Keith then suggested that Cummings’s language “contributed to the lack of effectiveness” in government. This was the point at which Cummings apologised for the “appalling language” in his WhatsApps and emails, although I can imagine that the stenographers who were typing a simultaneous transcript of the inquiry proceedings found it a bit more interesting than their usual work.
Keith read out the f-word, the c-word, the insults lavished by Cummings on ministers and civil servants alike. But the idea that what Keith called “revolting” language itself undermined good government seems implausible.
Cain had already identified the central problem that made good government difficult, and Cummings tore into Boris Johnson’s flaws with relish. Keith asked another of his constitutionally innocent questions. Why didn’t Cummings try to get the prime minister back from his holiday during the February 2020 half-term so that he could get a grip on what Cummings was increasingly realising was a serious crisis?
Cummings’s reply was that it would have been “highly counterproductive” to try to persuade Johnson to return to No 10, because the prime minister thought concern about the virus was “another rubbish media hoax”.
Thus the inquiry continues to spend time and money telling us one thing we already know, which is that Johnson was totally unsuited to dealing with a public health crisis; and one thing that a lot of people think they know, which is that the government locked down too late.
This second is a more complicated question, but the inquiry seems to have made up its mind on this already.
Lady Hallett, the inquiry chair, interrupted Cain to ask why there was a nine-day delay between the decision to lock down and the announcement in March 2020. But Cain had already made it clear that the meeting on 14 March had not made a definite decision. Or, as Cummings put it: “This was all complete chaos.”
And the awkward fact remains that Johnson always followed the advice of the government’s scientific advisers, Chris Whitty and Patrick Vallance. However inconsistent Johnson was, his erratic leadership did not make much difference to the decisions. Johnson’s colourful messages, which veered from “it’s all rubbish” to “we must act immediately”, were hardly a careful weighing-up of the evidence. But if Whitty and Vallance were in effect determining policy, we will have to wait for their evidence to the inquiry if we really want to learn any lessons for how to deal with new diseases in future.

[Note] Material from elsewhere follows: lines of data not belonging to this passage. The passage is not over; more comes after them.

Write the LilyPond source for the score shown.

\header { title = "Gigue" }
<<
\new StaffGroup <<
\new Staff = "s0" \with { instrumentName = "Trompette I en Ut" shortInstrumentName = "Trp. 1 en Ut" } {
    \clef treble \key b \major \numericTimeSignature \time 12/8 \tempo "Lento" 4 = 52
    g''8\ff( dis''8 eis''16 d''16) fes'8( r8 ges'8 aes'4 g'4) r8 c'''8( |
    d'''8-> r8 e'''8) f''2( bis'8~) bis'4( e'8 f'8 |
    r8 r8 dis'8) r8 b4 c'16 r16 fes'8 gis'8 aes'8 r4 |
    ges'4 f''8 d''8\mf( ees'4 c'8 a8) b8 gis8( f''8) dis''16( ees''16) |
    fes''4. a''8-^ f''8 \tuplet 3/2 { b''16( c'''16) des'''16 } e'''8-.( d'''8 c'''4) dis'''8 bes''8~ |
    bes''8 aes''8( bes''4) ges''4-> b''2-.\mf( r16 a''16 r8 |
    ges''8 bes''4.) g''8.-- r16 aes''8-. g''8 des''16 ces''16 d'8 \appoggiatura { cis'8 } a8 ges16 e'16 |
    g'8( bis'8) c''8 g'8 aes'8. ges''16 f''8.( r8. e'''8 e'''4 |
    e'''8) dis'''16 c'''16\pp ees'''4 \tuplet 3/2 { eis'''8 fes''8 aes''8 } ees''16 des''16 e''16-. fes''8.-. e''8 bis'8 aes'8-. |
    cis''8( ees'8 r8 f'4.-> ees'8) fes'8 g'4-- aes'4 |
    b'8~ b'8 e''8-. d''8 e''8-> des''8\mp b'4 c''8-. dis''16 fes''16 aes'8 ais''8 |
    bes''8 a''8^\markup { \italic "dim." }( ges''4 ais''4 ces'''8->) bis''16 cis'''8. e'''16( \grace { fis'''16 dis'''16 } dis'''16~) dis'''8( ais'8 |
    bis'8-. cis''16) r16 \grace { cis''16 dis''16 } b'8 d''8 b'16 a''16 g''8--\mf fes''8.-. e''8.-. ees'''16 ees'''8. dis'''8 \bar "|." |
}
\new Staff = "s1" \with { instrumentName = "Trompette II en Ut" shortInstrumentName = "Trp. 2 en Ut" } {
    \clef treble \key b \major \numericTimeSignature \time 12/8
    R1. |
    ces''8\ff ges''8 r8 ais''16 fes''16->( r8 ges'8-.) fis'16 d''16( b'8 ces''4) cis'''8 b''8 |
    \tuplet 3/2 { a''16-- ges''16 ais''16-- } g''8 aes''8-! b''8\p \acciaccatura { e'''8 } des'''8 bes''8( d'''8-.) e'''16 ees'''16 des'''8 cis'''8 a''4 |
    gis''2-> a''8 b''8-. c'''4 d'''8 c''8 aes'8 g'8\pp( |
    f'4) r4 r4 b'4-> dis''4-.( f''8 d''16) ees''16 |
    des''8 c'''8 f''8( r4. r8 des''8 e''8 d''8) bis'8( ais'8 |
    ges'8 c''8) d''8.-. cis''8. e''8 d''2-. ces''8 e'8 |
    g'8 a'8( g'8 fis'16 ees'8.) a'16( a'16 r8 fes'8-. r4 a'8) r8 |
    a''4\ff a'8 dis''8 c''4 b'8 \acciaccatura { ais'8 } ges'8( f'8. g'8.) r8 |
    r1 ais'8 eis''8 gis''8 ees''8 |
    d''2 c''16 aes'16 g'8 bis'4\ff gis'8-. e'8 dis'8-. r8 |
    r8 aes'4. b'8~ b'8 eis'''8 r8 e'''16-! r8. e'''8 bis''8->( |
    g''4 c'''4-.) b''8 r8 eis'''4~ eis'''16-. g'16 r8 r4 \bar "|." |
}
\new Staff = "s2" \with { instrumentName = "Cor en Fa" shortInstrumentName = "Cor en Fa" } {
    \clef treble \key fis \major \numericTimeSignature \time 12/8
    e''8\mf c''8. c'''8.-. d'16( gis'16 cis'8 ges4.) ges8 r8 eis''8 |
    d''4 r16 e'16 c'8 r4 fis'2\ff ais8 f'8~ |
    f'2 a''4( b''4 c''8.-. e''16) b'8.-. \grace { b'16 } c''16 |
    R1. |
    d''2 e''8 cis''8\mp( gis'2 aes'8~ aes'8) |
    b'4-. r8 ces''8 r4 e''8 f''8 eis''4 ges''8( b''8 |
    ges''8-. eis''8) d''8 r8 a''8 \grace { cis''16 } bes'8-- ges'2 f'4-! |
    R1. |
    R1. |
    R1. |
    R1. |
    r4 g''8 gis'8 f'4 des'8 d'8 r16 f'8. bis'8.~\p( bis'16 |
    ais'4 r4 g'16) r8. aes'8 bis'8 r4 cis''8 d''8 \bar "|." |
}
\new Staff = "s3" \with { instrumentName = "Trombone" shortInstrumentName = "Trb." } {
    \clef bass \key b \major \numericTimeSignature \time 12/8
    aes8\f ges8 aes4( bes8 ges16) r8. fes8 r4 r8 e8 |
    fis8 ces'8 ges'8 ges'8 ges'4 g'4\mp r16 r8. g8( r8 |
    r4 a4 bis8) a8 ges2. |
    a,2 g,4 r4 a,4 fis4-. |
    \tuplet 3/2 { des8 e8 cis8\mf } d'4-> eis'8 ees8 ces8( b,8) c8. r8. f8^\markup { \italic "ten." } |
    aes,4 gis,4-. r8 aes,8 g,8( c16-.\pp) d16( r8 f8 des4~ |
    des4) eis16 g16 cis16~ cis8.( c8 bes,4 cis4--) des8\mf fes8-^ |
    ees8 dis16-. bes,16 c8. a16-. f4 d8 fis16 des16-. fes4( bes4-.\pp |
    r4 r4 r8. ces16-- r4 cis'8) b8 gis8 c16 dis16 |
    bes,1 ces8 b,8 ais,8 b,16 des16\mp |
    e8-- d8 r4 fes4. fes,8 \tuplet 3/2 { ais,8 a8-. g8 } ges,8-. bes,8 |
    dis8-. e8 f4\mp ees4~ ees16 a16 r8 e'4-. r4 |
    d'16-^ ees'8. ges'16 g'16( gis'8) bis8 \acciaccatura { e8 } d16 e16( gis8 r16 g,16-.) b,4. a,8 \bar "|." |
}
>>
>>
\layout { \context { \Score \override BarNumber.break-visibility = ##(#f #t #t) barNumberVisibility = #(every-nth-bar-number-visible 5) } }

What we heard today at the Covid inquiry was damning – with a lot of salacious detail. Cummings and Johnson both expressed themselves in dramatic language, almost as if they were competing with each other to shock each other and the inner No 10 team.
There was an intake of breath at the inquiry, for example, when an entry from Patrick Vallance’s diary was flashed up on the big screen suspended from the ceiling, and on the tablet screens on the desks in the room. Vallance reported that Johnson told him that his party “thinks […] Covid is just Nature’s way of dealing with old people – and I am not entirely sure I disagree with them”. (That was tasteless enough, although it was in December 2020, by which time the vaccines were about to be deployed.)
But how does that help a future government prepare for another public health emergency? People in a high-pressure office said unwise things to each other in messages and emails. The only lesson politicians, advisers and civil servants are likely to learn from that is to turn on the “disappearing messages feature” in WhatsApp, and never to put anything in emails that they don’t want to see in the newspapers.
If we want to know how to handle a new infectious disease, we should look elsewhere.